4. The engine according to claim 1, wherein the plurality of single wheel-shaped fans of the turbine and the plurality of dual wheel-shaped fans of the compressor are cooled by flowing air such that cold air enters into the central driving axle sleeve and is divided by the guiding cone;

wherein the divided cold air first cools the wheel hubs of the plurality of dual wheel-shaped fans of the compressor by passing through the space between adjacent driving axle sleeves, cools the external casing of the circular combustor by passing through an area of the circular combustor, and converges into the rear end of the central driving axle sleeve to be discharged;

wherein the cold air flows into each air flow channel, and cools down the plurality of fan blades of the plurality of single wheel-shaped fans of the turbine, converges into the rear end of the central driving axle sleeve and is discharged through holes on a wall of the driving axle sleeve.
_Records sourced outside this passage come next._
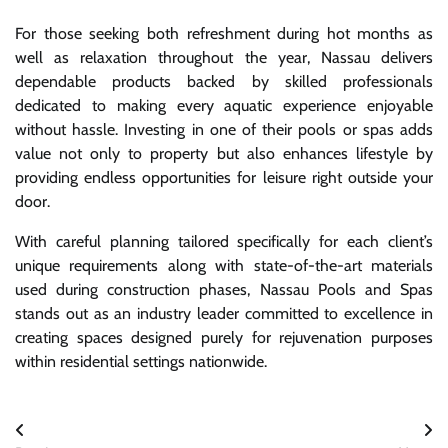
For those seeking both refreshment during hot months as
well as relaxation throughout the year, Nassau delivers
dependable products backed by skilled professionals
dedicated to making every aquatic experience enjoyable
without hassle. Investing in one of their pools or spas adds
value not only to property but also enhances lifestyle by
providing endless opportunities for leisure right outside your
door.
With careful planning tailored specifically for each client’s
unique requirements along with state-of-the-art materials
used during construction phases, Nassau Pools and Spas
stands out as an industry leader committed to excellence in
creating spaces designed purely for rejuvenation purposes
within residential settings nationwide.
Post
5. The engine according to claim 1, wherein the starting motor and the starting gear set only drive the rearward most dual wheel-shaped fan of the compressor to compress the air to the circular combustor;

wherein, when the rolling ratchet rotates unidirectionally and the radially outward most driving axle sleeve and the forward most single wheel-shaped fan of the turbine is not moved such that resistance to an air flow occurs; and wherein the engine is ignited and starts when air in the circular combustor accumulates.